§ Request: From the first line to the last, please print the entries exactly, omitting pictures.

-- Extracted material follows --

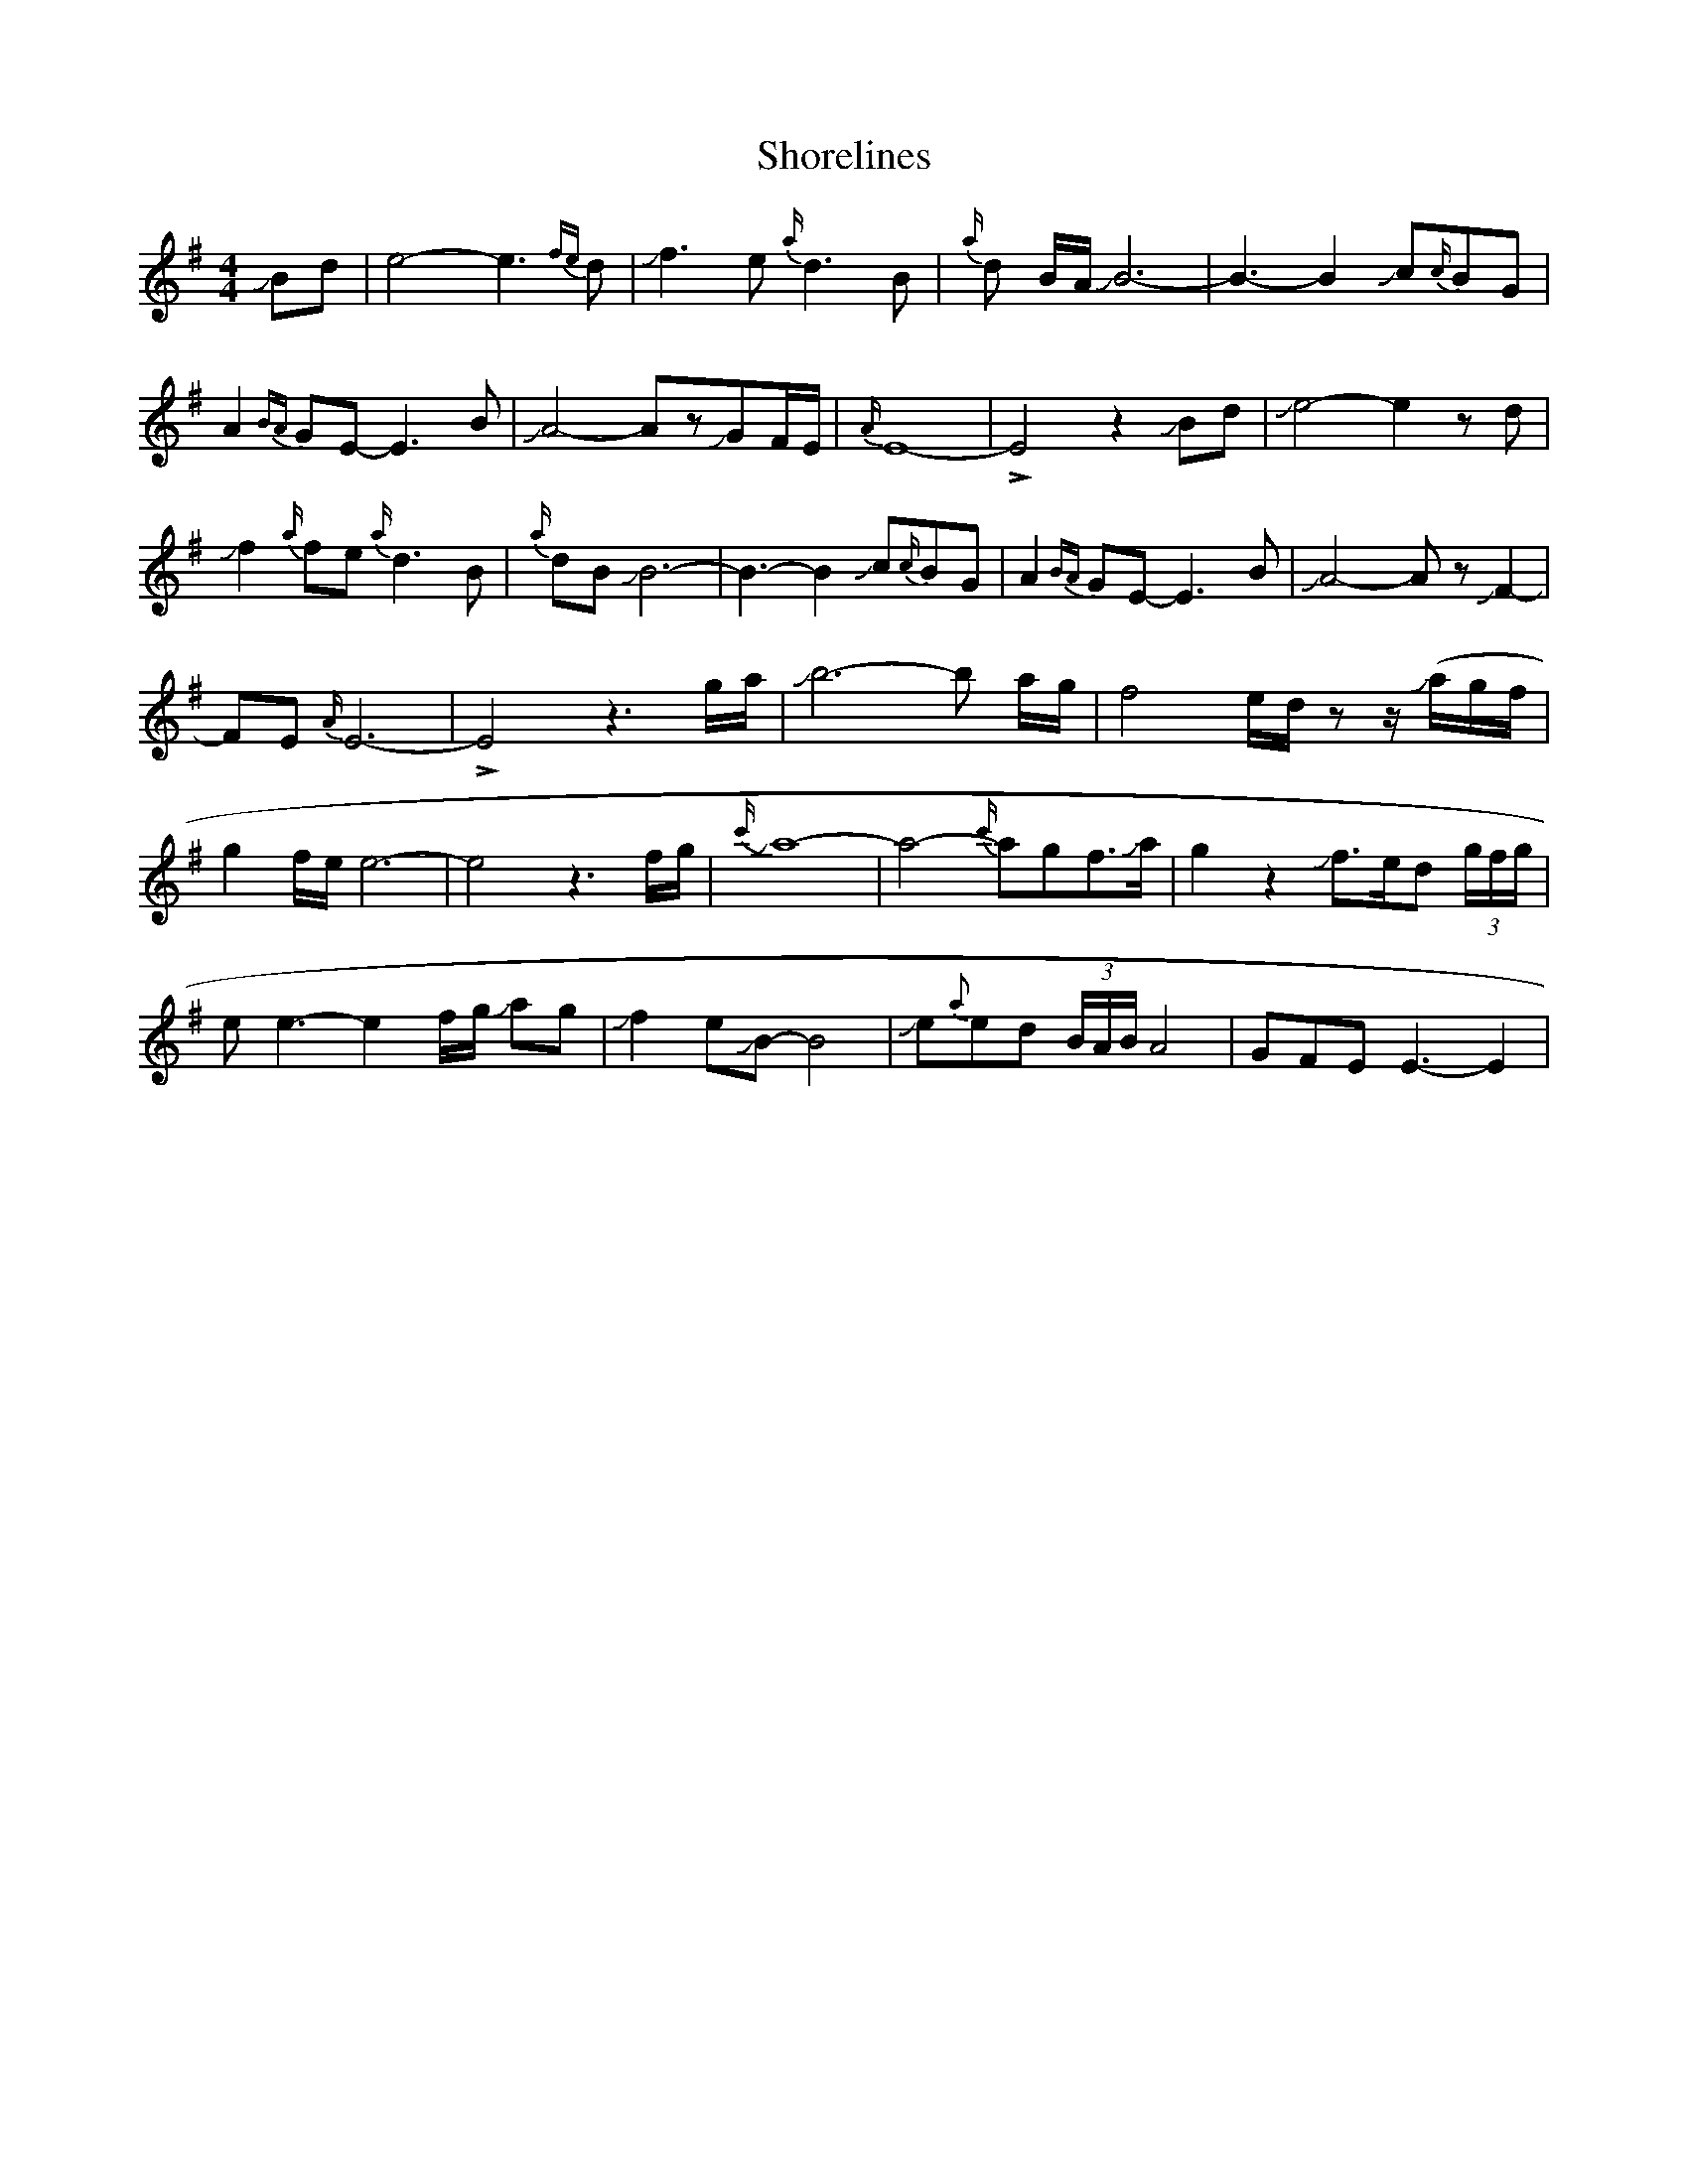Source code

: X: 36927
T: Shorelines
R: waltz
M: 3/4
K: Eminor
M:4/4
JBd|e4-e3 {fe}d|Jf3 e{a/}d3B|{a/}d B/A/ JB6-|B3-B2Jc{c/}BG|
A2{BA}GE- E3B|JA4-AzJGF/E/|{A/}E8-|!>!E4z2JBd|Je4-e2z d|
Jf2{a/}fe{a/}d3B|{a/}dB JB6-|B3-B2Jc{c/}BG|A2{BA}GE- E3B|JA4-AzJF2-|
FE{A/}E6-|!>!E4z3 g/a/|Jb6-b a/g/|f4e/d/zz/ J(a/g/f/|
g2f/e/e6-|e4z3f/g/|{c'/}Ja8-|a4-{c'/}agf>JaJ|g2z2Jf>ed (3g/f/g/|
e e3-e2f/g/ Jag|Jf2eJB-B4|Je{a}ed (3B/A/B/A4|GFEE3-E2|

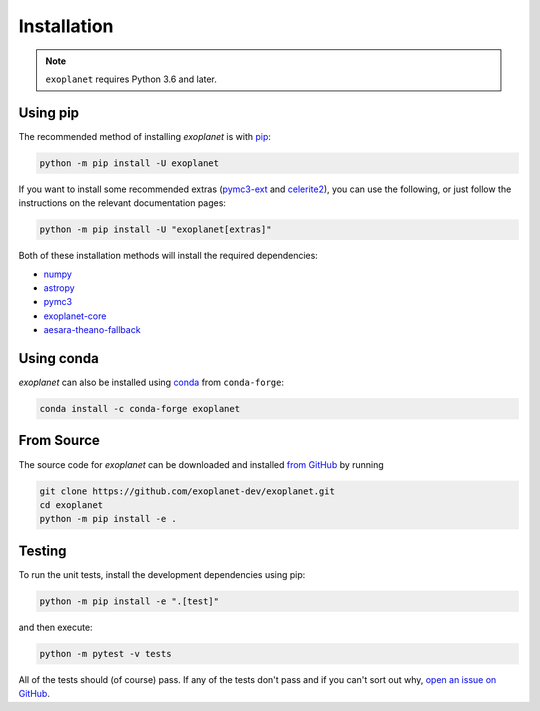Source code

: .. _install:

Installation
============

.. note:: ``exoplanet`` requires Python 3.6 and later.

Using pip
---------

The recommended method of installing *exoplanet* is with `pip
<https://pip.pypa.io>`_:

.. code-block:: bash

    python -m pip install -U exoplanet

If you want to install some recommended extras (`pymc3-ext
<https://github.com/exoplanet-dev/pymc3-ext>`_ and `celerite2
<https://celerite2.readthedocs.io>`_), you can use the following, or just follow
the instructions on the relevant documentation pages:

.. code-block:: bash

    python -m pip install -U "exoplanet[extras]"

Both of these installation methods will install the required dependencies:

- `numpy <https://numpy.org>`_
- `astropy <https://www.astropy.org>`_
- `pymc3 <https://docs.pymc.io>`_
- `exoplanet-core <https://github.com/exoplanet-dev/exoplanet-core>`_
- `aesara-theano-fallback <https://github.com/exoplanet-dev/aesara-theano-fallback>`_


Using conda
-----------

*exoplanet* can also be installed using `conda <https://docs.conda.io>`_ from
``conda-forge``:

.. code-block:: bash

    conda install -c conda-forge exoplanet


.. _source:

From Source
-----------

The source code for *exoplanet* can be downloaded and installed `from GitHub
<https://github.com/exoplanet-dev/exoplanet>`_ by running

.. code-block:: bash

    git clone https://github.com/exoplanet-dev/exoplanet.git
    cd exoplanet
    python -m pip install -e .


Testing
-------

To run the unit tests, install the development dependencies using pip:

.. code-block:: bash

    python -m pip install -e ".[test]"

and then execute:

.. code-block:: bash

    python -m pytest -v tests

All of the tests should (of course) pass. If any of the tests don't pass and if
you can't sort out why, `open an issue on GitHub
<https://github.com/exoplanet-dev/exoplanet/issues>`_.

-- Extracted material concluded --

§ Exercise result:
Source code

: X: 36927
T: Shorelines
R: waltz
M: 3/4
K: Eminor
M:4/4
JBd|e4-e3 {fe}d|Jf3 e{a/}d3B|{a/}d B/A/ JB6-|B3-B2Jc{c/}BG|
A2{BA}GE- E3B|JA4-AzJGF/E/|{A/}E8-|!>!E4z2JBd|Je4-e2z d|
Jf2{a/}fe{a/}d3B|{a/}dB JB6-|B3-B2Jc{c/}BG|A2{BA}GE- E3B|JA4-AzJF2-|
FE{A/}E6-|!>!E4z3 g/a/|Jb6-b a/g/|f4e/d/zz/ J(a/g/f/|
g2f/e/e6-|e4z3f/g/|{c'/}Ja8-|a4-{c'/}agf>JaJ|g2z2Jf>ed (3g/f/g/|
e e3-e2f/g/ Jag|Jf2eJB-B4|Je{a}ed (3B/A/B/A4|GFEE3-E2|

Source code

: .. _install:

Installation
============

.. note:: ``exoplanet`` requires Python 3.6 and later.

Using pip
---------

The recommended method of installing *exoplanet* is with `pip
<https://pip.pypa.io>`_:

.. code-block:: bash

    python -m pip install -U exoplanet

If you want to install some recommended extras (`pymc3-ext
<https://github.com/exoplanet-dev/pymc3-ext>`_ and `celerite2
<https://celerite2.readthedocs.io>`_), you can use the following, or just follow
the instructions on the relevant documentation pages:

.. code-block:: bash

    python -m pip install -U "exoplanet[extras]"

Both of these installation methods will install the required dependencies:

- `numpy <https://numpy.org>`_
- `astropy <https://www.astropy.org>`_
- `pymc3 <https://docs.pymc.io>`_
- `exoplanet-core <https://github.com/exoplanet-dev/exoplanet-core>`_
- `aesara-theano-fallback <https://github.com/exoplanet-dev/aesara-theano-fallback>`_


Using conda
-----------

*exoplanet* can also be installed using `conda <https://docs.conda.io>`_ from
``conda-forge``:

.. code-block:: bash

    conda install -c conda-forge exoplanet


.. _source:

From Source
-----------

The source code for *exoplanet* can be downloaded and installed `from GitHub
<https://github.com/exoplanet-dev/exoplanet>`_ by running

.. code-block:: bash

    git clone https://github.com/exoplanet-dev/exoplanet.git
    cd exoplanet
    python -m pip install -e .


Testing
-------

To run the unit tests, install the development dependencies using pip:

.. code-block:: bash

    python -m pip install -e ".[test]"

and then execute:

.. code-block:: bash

    python -m pytest -v tests

All of the tests should (of course) pass. If any of the tests don't pass and if
you can't sort out why, `open an issue on GitHub
<https://github.com/exoplanet-dev/exoplanet/issues>`_.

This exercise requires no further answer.